Face à l'explosion des publications et documentations accessibles en ligne, la fouille de textes, et de données (FTD), ou text and data mining (TDM), est devenue un outil indispensable (voir Ph. Schmitt, l'indispensable IA en propriété industrielle, 13 mai 2025).
Avant même la directive 2019/790, la loi pour une République numérique n° 2016-925 du 7 octobre 2016, la loi, a introduit une exception au droit d'auteur par L122-5-10 en faveur de la recherche scientifique publique pour la fouille de textes et de données.
Le droit d'extraire et d'analyser s'affirme peu à peu comme un pilier légal de l'accès. Reconnaître un tel droit d'accès éviterait les débats sur d'éventuelle atteinte au droit de reproduction en cas de FTD ou TDM en dehors des exceptions actuelles, et permettrait une monétisation en faveur des auteurs et des titulaires des droits voisins comme le prévoit le Code de la propriété intellectuelle pour la copie privée (L311-1 et suivants) en évitant cet oxymore d'exception compensée, A l'inverse, une confrontation cantonnée aux exceptions au droit d'auteur développera probablement l'équivalent du fair use nord-américain (voir Ph Schmitt. Entrainement des IA génératives et droit d'auteur : sortir de la confrontation et reconnaître la chaine de valeur, 9 août 2025)
Ce basculement normatif central est souligné au rapport présenté au CSPLA en décembre 2020 à propos de l'opt-out (« l'article 4 de la directive constitue déjà une inversion de la logique même des droits protégés par le code de la propriété intellectuelle (le titulaire doit faire une démarche pour accéder à l'exclusivité) », page 74)
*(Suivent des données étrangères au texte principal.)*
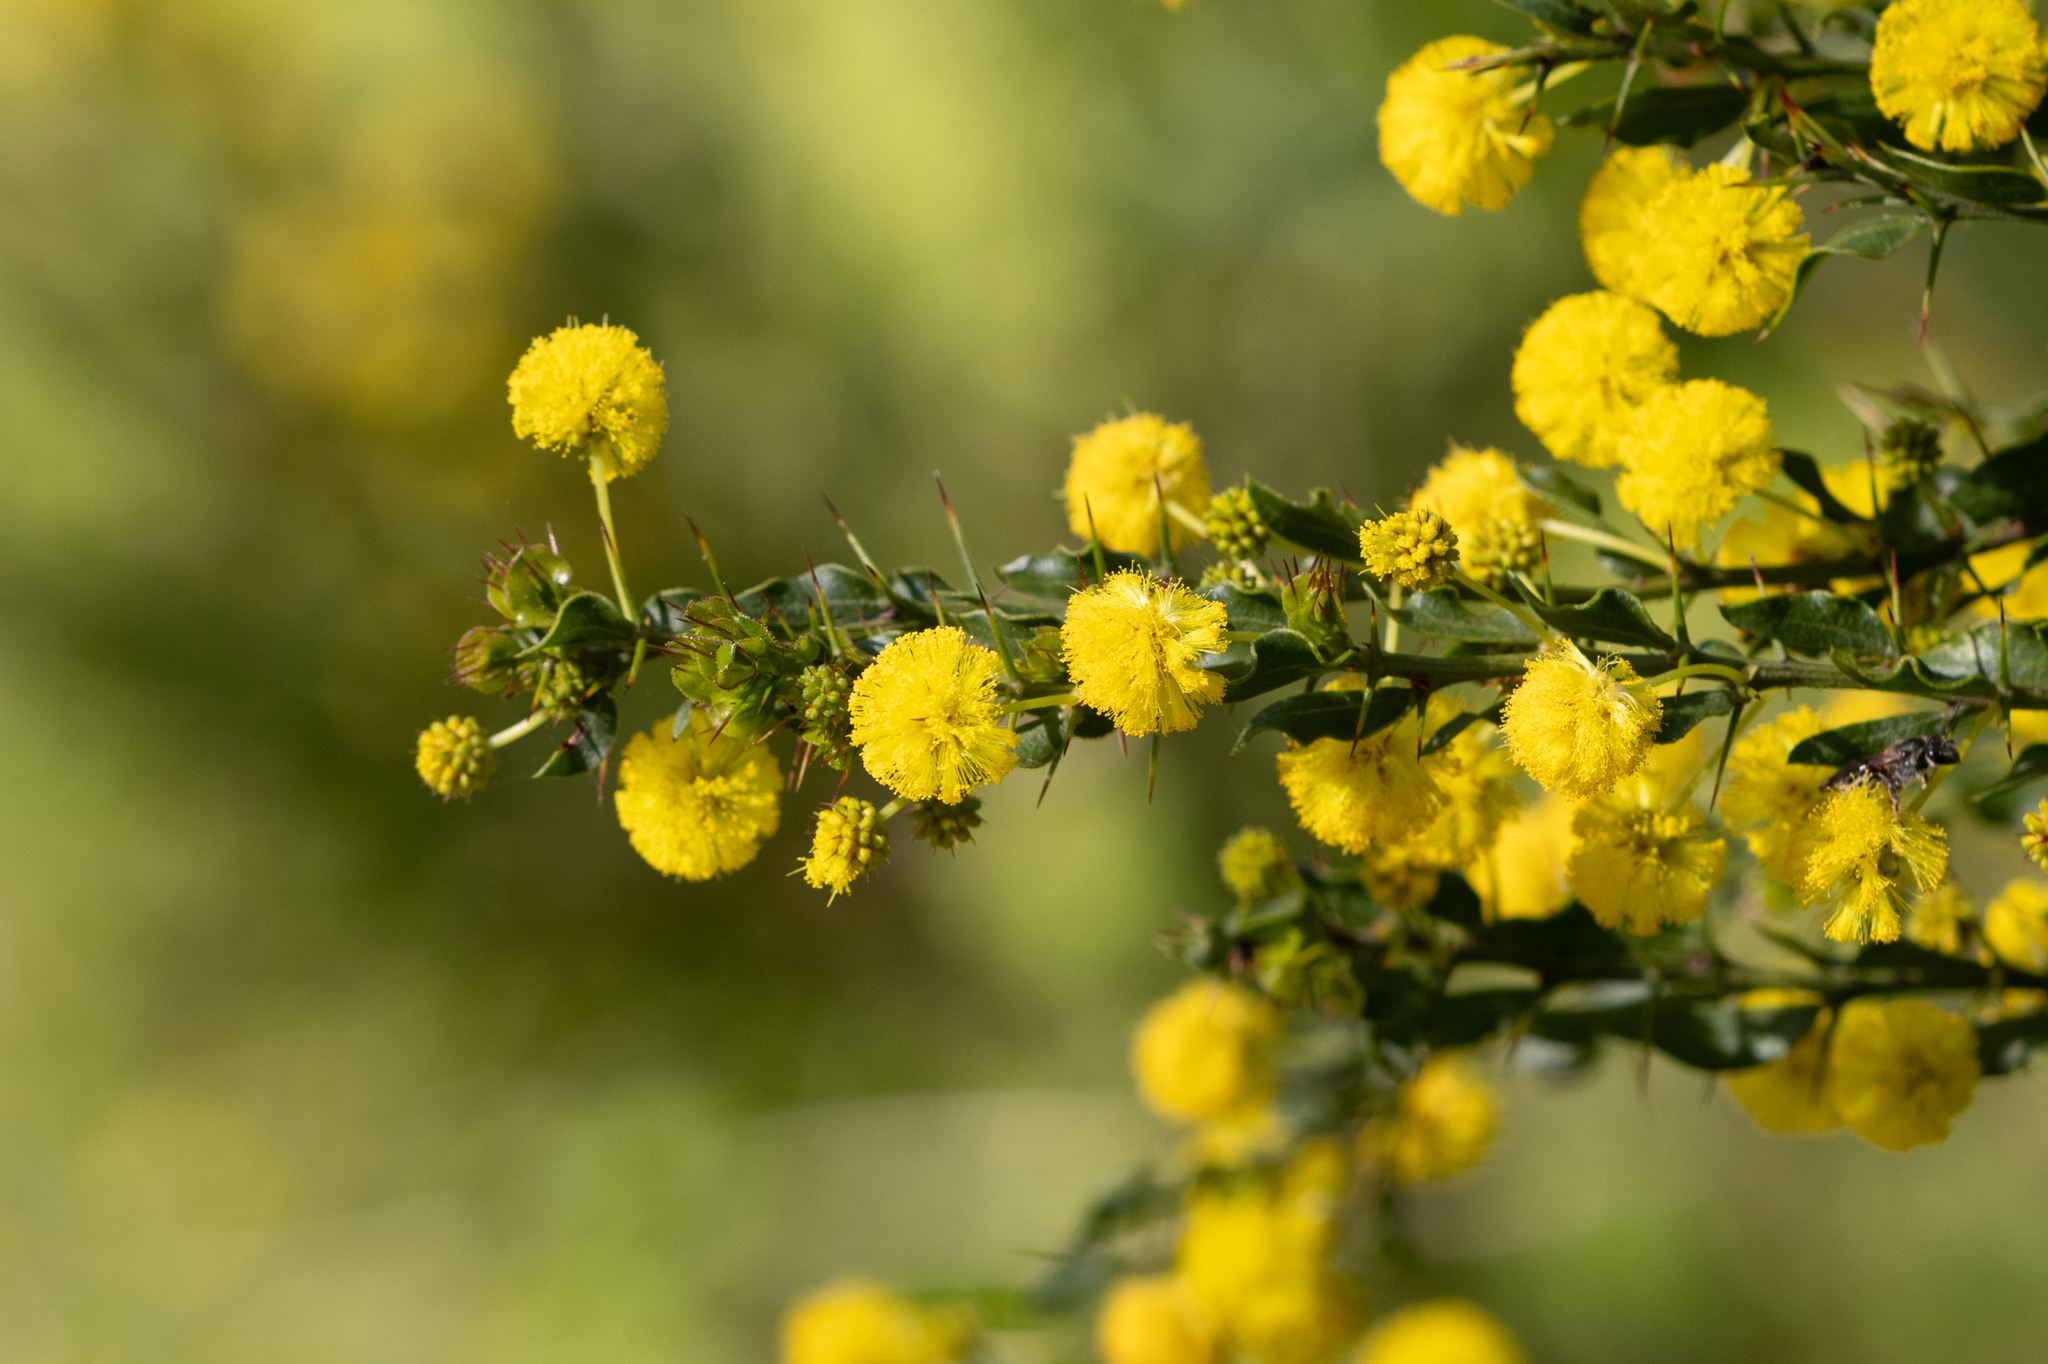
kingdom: Plantae
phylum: Tracheophyta
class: Magnoliopsida
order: Fabales
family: Fabaceae
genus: Acacia
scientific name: Acacia paradoxa
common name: Paradox acacia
Connaitre les œuvres sans les posséder matériellement, favorise une économie axée sur l'accès plutôt que sur l'acquisition. L'économie des plateformes a transformé le droit de propriété en modifiant sa fonction principale. Au lieu de se limiter à l'appropriation matérielle des biens, le droit de propriété est désormais conçu comme un droit d'administrer les accès aux ressources.
Avec les fouilles de textes et de données, en particulier aux moyens d'IA, et l'étonnante rapidité de diffusion de ces techniques, une autre rupture affecte le droit de propriété qui d'individuel et exclusif devient collectif et participatif.
En effet, si le rapport du CSPLA de juin 2025 a fait le choix de la sauvegarde du consentement et donc du monopole, il milite aussi pour une négociation collective « le développement d'outils de simplification apparaît nécessaire. D'une part, il peut être ardu – voire impossible – pour les titulaires de droits aussi bien de fournir des autorisations sur d'immenses masses de données que de mettre à disposition des bases de données d'ampleur. D'autre part, les acteurs de l'IA ont besoin, dans le cadre de leur stratégie économique, d'un accès facilité à des données massives de qualité. ») « la mission identifie l'intérêt de fournisseurs techniques de données, « guichets simplifiés » qui pourraient tout à la fois conclure des contrats de licences au nom et pour le compte des ayants droit et fournir des catalogues de données exploitables. » (Rapport de mission sur la rémunération des contenus culturels utilisés par les systèmes d'IA – Volet juridique, présenté au CSPLA le 23 juin 2025, page 7).
Au-delà d'un débat à conduire entre la reconnaissance d'un droit d'accès ou rester sous le régime d'exceptions à arbitrer selon les spécificités sectorielles des droits d'auteur et des droits voisins, l'urgence ne doit pas être oubliée, clarifier les effets des droits d'auteurs en aval de l'emploi d'IA quand un accord intervient en amont avec l'exploitant du modèle de l'IA.